1L’énorme entre dans le cabinet. D’abord je ne le vois pas car la personne qui l’amène est toute normale. Elle souffre, certes, mais ça c’est normal en début de thérapie.
2Elle dépose sa souffrance à mes pieds :
3– enlevez-la moi, dit-elle.
4– j’aimerais bien, réponds-je, mais je n’ai pas de baguette magique. Si j’en avais une, je m’en servirais, mais je n’en ai pas.

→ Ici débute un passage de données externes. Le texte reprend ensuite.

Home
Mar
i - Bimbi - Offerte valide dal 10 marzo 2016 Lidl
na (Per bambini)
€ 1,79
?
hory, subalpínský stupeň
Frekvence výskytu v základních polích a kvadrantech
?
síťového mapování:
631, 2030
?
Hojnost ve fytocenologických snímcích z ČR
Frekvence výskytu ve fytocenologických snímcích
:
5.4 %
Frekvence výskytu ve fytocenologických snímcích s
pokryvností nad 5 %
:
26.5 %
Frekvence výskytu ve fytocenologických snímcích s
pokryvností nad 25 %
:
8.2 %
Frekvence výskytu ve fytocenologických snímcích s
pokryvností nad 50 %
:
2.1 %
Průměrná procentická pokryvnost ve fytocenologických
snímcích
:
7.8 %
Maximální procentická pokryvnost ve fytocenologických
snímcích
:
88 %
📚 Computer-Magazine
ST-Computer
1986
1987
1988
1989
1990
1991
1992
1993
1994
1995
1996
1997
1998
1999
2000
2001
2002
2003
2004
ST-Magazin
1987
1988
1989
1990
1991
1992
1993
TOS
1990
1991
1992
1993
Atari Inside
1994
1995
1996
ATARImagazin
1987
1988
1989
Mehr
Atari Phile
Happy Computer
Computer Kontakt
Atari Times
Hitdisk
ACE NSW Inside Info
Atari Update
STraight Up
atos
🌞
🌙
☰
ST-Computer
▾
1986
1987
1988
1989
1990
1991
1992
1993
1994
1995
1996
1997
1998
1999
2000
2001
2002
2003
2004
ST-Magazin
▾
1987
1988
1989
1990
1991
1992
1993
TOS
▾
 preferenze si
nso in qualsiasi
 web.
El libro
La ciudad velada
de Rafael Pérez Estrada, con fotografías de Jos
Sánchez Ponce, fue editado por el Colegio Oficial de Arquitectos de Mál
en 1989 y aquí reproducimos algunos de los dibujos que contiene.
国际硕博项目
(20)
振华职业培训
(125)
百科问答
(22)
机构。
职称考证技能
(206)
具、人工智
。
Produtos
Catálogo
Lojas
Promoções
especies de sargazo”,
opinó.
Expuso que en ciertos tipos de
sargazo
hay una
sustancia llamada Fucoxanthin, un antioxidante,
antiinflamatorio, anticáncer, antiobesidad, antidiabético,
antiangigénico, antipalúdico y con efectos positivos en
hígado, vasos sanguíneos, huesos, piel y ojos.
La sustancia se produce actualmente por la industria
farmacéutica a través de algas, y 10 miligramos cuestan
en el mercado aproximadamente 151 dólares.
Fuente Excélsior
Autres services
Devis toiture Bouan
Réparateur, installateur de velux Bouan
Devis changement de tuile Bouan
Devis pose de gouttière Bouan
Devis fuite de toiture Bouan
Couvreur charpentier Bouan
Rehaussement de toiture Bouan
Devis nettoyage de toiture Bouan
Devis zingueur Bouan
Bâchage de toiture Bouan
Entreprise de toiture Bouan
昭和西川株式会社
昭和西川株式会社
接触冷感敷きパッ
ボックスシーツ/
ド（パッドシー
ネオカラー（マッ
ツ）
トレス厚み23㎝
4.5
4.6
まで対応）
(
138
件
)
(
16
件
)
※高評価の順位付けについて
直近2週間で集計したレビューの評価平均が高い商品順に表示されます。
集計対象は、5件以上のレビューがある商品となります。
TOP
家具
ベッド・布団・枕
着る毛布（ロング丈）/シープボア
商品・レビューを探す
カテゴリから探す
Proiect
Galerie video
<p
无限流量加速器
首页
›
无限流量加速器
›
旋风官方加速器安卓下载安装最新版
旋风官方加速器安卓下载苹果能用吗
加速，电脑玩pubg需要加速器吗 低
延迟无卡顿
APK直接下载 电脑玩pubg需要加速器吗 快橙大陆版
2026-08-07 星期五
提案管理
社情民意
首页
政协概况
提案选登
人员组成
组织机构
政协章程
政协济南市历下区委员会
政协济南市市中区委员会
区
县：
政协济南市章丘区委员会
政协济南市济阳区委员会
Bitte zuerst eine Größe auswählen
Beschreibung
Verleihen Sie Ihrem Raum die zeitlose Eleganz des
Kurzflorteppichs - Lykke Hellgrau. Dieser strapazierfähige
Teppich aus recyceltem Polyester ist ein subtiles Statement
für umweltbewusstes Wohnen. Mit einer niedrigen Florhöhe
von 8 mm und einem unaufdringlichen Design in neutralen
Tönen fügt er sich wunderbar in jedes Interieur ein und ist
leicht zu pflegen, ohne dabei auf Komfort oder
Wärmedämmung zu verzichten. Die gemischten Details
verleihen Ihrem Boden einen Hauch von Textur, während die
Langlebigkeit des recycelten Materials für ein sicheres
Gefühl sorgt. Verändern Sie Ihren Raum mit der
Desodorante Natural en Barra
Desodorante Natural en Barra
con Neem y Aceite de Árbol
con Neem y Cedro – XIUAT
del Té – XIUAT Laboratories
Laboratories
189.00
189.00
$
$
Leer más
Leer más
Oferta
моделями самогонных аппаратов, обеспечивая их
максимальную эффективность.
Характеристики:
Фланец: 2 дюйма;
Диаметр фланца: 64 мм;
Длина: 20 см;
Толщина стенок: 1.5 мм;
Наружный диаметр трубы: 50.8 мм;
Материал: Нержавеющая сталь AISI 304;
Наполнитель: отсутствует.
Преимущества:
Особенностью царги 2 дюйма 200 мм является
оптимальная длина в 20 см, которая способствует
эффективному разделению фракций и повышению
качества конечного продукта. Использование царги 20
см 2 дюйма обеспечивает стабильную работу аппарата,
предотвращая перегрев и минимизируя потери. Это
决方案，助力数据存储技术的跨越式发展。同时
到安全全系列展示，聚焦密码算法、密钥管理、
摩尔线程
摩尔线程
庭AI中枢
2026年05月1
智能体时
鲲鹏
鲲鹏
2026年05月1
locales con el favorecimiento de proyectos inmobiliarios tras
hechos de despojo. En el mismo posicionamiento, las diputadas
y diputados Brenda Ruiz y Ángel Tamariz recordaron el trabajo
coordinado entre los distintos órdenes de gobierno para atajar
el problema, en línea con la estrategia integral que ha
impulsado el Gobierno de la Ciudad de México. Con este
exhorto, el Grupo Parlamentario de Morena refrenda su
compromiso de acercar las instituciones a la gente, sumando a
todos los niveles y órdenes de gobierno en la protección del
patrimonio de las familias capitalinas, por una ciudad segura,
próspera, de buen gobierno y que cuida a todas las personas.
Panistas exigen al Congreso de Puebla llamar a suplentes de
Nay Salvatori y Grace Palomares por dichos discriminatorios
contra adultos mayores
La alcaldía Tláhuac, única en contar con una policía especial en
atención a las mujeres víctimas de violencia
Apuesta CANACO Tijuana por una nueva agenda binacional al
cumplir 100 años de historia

Il va falloir qu’on fasse ça ensemble.
5– Ah, ensemble… c’est dommage.
6– Oui, et ça va prendre un peu de temps.
7À la 36e séance, elle dit dans un chuchotement :
8– J’ai un énorme.
9– Un énorme.
10Nous suspendons simultanément nos souffles pour écouter l’émotion nous traverser.
11Je lui propose de dessiner l’énorme.
12Elle dessine. Il est costaud et il faut beaucoup de feuilles de papier. On scotche les feuilles les unes aux autres pour que l’énorme tienne ensemble. Ça scotche l’énorme aussi. Puis elle l’enroule soigneusement, bien serré. Je lui propose de choisir un ruban pour le tenir. Elle en choisit deux, l’un en velours gris, l’autre en satin de la même couleur :
13– un pour vous, un pour moi… Puisqu’on fait ça ensemble, rajoute-t-elle timidement.
14On noue l’énorme.
15– On dirait… Elle rit : On dirait une sorte de grande baguette, une baguette magique.
16***
17Toute ressemblance avec un énorme réel est totalement fortuite.